Caution! Please note that not claiming CCA means you can avoid _CCA recapture_, not avoid the taxation of capital gains. Capital gains and capital cost allowance are two distinct concepts! Do not mix them up!


----------



## Eclectic12 (Oct 20, 2010)

I did start with talking about investigating *the election* and closed by questioning whether the election was possible after the fact. 
I would hope it was clear that I saw the exemption from capital gains tax on a rental condo as the result of the election.

It probably would have been clearer if I had included "you might be able to avoid the CG _by making an after the fact election._"

I was assuming that not following the requirements that result from the election (i.e. claiming CCA) would automatically rule out making the election.


I base the exemption on the link posted upthread which says:



> ... you can make an election not to be considered as having started to use your principal residence as a rental or business property ...
> While your election is in effect, you can designate the property as your principal residence for up to four years, even if you do not use your property as your principal residence.


So where the rental property has the proper election and is designated as a principal residence despite being a rental, there should be no capital gains tax to pay, n'est pas?

Or am I missing something?


Cheers


----------



## MoneyGal (Apr 24, 2009)

OK, I read your sentence out of context - apologies!

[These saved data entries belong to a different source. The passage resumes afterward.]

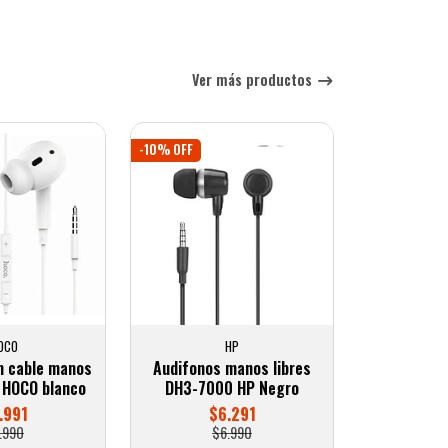
Ver más productos
-10% OFF
OCO
HP
n cable manos
Audifonos manos libres
C HOCO blanco
DH3-7000 HP Negro
.991
$6.291
.990
$6.990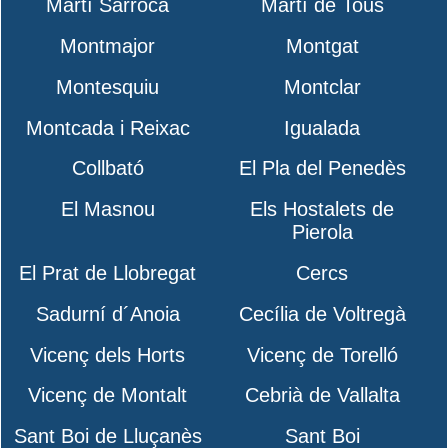
Martí Sarroca
Martí de Tous
Montmajor
Montgat
Montesquiu
Montclar
Montcada i Reixac
Igualada
Collbató
El Pla del Penedès
El Masnou
Els Hostalets de
Pierola
El Prat de Llobregat
Cercs
Sadurní d´Anoia
Cecília de Voltregà
Vicenç dels Horts
Vicenç de Torelló
Vicenç de Montalt
Cebrià de Vallalta
Sant Boi de Lluçanès
Sant Boi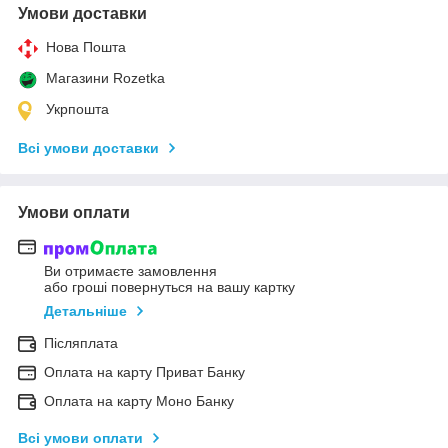
Умови доставки
Нова Пошта
Магазини Rozetka
Укрпошта
Всі умови доставки
Умови оплати
Ви отримаєте замовлення
або гроші повернуться на вашу картку
Детальніше
Післяплата
Оплата на карту Приват Банку
Оплата на карту Моно Банку
Всі умови оплати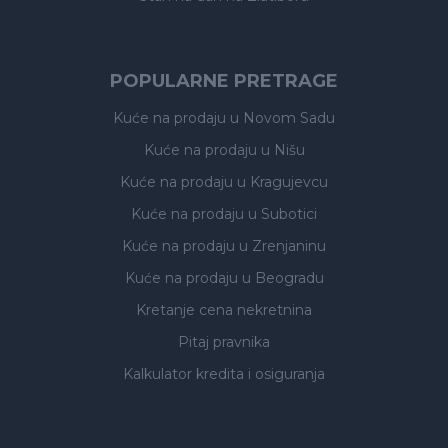
POPULARNE PRETRAGE
Kuće na prodaju
u Novom Sadu
Kuće na prodaju
u Nišu
Kuće na prodaju
u Kragujevcu
Kuće na prodaju
u Subotici
Kuće na prodaju
u Zrenjaninu
Kuće na prodaju
u Beogradu
Kretanje cena nekretnina
Pitaj pravnika
Kalkulator kredita i osiguranja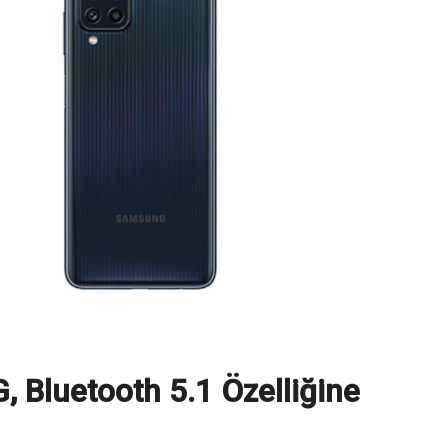
Bluetooth 5.1 Özelliğine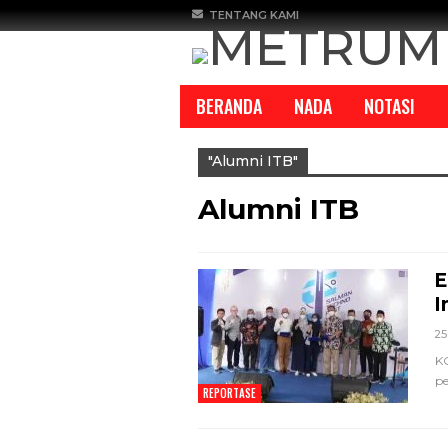
TENTANG KAMI
BERANDA
NADA
NOTASI
"alumni ITB"
Alumni ITB
E
REPORTASE
REPORTASE
I
25
K
pe
REPORTASE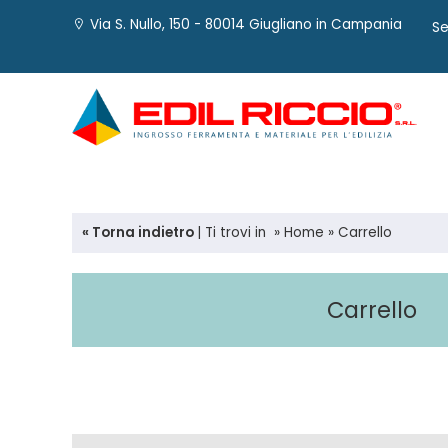
Via S. Nullo, 150 - 80014 Giugliano in Campania
Se
« Torna indietro
|
Ti trovi in
»
Home
»
Carrello
Carrello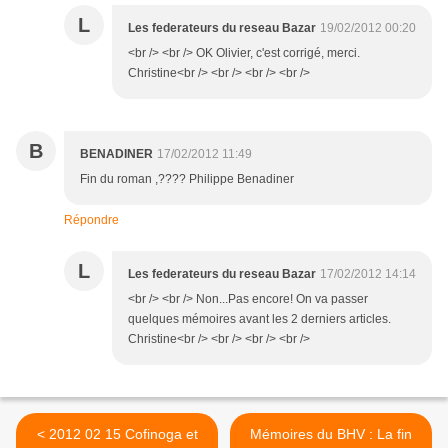
L
Les federateurs du reseau Bazar
19/02/2012 00:20
<br /> <br /> OK Olivier, c'est corrigé, merci.
Christine<br /> <br /> <br /> <br />
B
BENADINER
17/02/2012 11:49
Fin du roman ,???? Philippe Benadiner
Répondre
L
Les federateurs du reseau Bazar
17/02/2012 14:14
<br /> <br /> Non...Pas encore! On va passer
quelques mémoires avant les 2 derniers articles.
Christine<br /> <br /> <br /> <br />
< 2012 02 15 Cofinoga et
Mémoires du BHV : La fin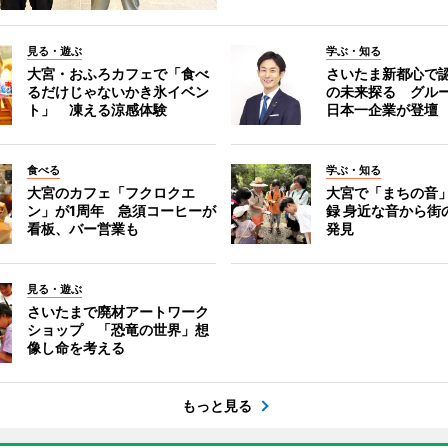
見る・遊ぶ
学ぶ・知る
大宮・おふろカフェで「食べ
さいたま新都心で
るだけじゃないかき氷イベン
の未来探る グル
ト」 凍える涼感体験
日本一企業が登壇
食べる
学ぶ・知る
大宮のカフェ「フクロクエ
大宮で「まちの音
ン」が1周年 急須コーヒーが
録 身近な音から街
看板、バー営業も
発見
見る・遊ぶ
さいたまで廃材アートワーク
ショップ 「恐竜の世界」想
像し命を考える
もっと見る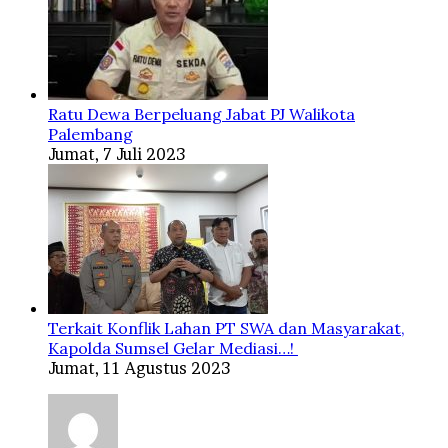
Ratu Dewa Berpeluang Jabat PJ Walikota
Palembang
Jumat, 7 Juli 2023
Terkait Konflik Lahan PT SWA dan Masyarakat,
Kapolda Sumsel Gelar Mediasi…!
Jumat, 11 Agustus 2023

The OP has not provided enough information to know whether he/she can make a valid election or not. It will depend in part on whether the OP had another house occupied as a PR during the period in which the condo was rented.


----------



## Eclectic12 (Oct 20, 2010)

No worries ... I could have been a lot clearer.

As for a valid election - the first concern I have is how lenient CRA would be about doing it after the fact. Having another PR would also be another action that would likely invalidate an attempt to provide the election.


However - if the OP can ask the accountant, it may well end up being worth the time.


Cheers


----------